Die Verwaltung drückt sich um die Bagatellgrenze

Neuer Streit unter Nachbarn steht ins Haus: Die Stadtverwaltung fordert von der Schweiz einen zweispurigen Ausbau der Fahrspuren an der Gemeinschaftszollanlage Kreuzlingen/ Tägerwilen – nur so könne der alltägliche Stau in der Konstanzer Innenstadt vermieden werden. Irrtum, meint das Schweizer Grenz­wachtkorps und empfiehlt die Einführung einer Bagatellgrenze bei den „grünen Zetteln“. Der Streit ist Thema auf der heutigen TUA-Sitzung.

*Aufgaben*
[A] Gib aus dem Text zum Zollstreit den Abschnitt von „Die Verwaltung drückt“ bis „der heutigen TUA-Sitzung.“ wortgetreu wieder, beide Stellen eingeschlossen.
[B] Setze den Text zum Zollstreit nach seinem letzten Satz fort.
Die Datensätze werden hier nicht gebraucht.

Datensätze:
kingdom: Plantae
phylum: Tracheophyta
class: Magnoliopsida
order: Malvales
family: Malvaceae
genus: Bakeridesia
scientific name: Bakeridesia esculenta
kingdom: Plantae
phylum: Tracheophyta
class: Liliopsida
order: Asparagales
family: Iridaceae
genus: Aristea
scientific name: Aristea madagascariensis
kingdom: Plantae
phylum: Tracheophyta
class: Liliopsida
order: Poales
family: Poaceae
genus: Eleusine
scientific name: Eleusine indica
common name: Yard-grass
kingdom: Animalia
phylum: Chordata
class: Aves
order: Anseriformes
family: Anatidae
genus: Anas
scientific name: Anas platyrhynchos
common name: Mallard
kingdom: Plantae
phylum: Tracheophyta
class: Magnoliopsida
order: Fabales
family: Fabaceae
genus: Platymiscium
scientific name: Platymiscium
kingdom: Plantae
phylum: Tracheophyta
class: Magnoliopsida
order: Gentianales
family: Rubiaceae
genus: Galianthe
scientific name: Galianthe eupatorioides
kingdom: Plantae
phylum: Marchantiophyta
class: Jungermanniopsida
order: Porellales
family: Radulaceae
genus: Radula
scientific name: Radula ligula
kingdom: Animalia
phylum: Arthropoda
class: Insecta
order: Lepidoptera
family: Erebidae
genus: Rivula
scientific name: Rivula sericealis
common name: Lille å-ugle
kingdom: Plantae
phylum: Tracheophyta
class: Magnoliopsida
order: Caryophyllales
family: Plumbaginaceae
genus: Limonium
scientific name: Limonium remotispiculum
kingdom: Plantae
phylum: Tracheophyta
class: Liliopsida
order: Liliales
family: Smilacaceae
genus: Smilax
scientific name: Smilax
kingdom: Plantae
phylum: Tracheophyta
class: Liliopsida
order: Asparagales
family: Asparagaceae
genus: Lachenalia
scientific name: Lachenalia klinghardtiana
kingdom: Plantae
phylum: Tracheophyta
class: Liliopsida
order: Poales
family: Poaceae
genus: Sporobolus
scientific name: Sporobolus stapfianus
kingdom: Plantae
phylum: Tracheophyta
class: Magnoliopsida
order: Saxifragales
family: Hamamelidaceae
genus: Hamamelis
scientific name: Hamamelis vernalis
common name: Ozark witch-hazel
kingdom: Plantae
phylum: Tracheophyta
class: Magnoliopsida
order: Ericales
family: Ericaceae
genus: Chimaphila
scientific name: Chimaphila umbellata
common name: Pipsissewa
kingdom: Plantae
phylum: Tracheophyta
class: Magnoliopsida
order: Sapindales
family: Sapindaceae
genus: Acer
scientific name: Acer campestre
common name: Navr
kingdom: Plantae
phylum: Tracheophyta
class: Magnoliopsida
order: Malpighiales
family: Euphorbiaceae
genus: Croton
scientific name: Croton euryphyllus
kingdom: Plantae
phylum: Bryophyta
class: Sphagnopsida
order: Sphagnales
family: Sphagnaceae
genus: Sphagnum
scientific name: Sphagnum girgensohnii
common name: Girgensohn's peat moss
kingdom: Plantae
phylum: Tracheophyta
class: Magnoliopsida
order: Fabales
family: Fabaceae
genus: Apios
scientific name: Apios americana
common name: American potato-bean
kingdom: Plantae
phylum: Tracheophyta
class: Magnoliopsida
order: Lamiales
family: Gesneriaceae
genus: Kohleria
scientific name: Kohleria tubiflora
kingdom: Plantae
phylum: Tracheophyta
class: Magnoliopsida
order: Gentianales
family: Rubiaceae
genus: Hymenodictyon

*Lösungen*
[A]
Die Verwaltung drückt sich um die Bagatellgrenze

Neuer Streit unter Nachbarn steht ins Haus: Die Stadtverwaltung fordert von der Schweiz einen zweispurigen Ausbau der Fahrspuren an der Gemeinschaftszollanlage Kreuzlingen/ Tägerwilen – nur so könne der alltägliche Stau in der Konstanzer Innenstadt vermieden werden. Irrtum, meint das Schweizer Grenz­wachtkorps und empfiehlt die Einführung einer Bagatellgrenze bei den „grünen Zetteln“. Der Streit ist Thema auf der heutigen TUA-Sitzung.

[B]
Denn jetzt wird die Auseinandersetzung auf höherer Ebene ausgetragen: Während sich bislang nur Beamte stritten – hie Stephan Fischer, Leiter der Konstanzer Verkehrsplanung, da Thomas Zehnder, Kommandant des Schweizer Grenzwachtkorps -, schaltet sich jetzt OB Burchardt, nicht als Freund einer Bagatellgrenze bekannt, ein und schreibt einen harschen Brief an das Schweizer Bundesamt für Strassen (ASTRA), in dem er einen Ausbau anmahnt. Heute fordert er im Nachhinein für sein Schreiben eine Rückendeckung des Technischen und Umweltausschusses.

Klar ist, die Konstanzer Stadtverwaltung steht unter Druck. Alle ihre halbherzigen Maßnahmen zur Stau-Vermeidung fruchteten nicht – verärgerte BürgerInnen, angesäuerte Autofahrer, genervte KundInnen im Konstanzer Einzelhandel, aber verstärkt auch Polizei und Feuerwehr fordern endlich wirksame Gegenmittel zum Stau-Stress. Denn der wird zunehmend zum Sicherheitsrisiko: Rettungskräfte werden behindert, Notfälle provoziert.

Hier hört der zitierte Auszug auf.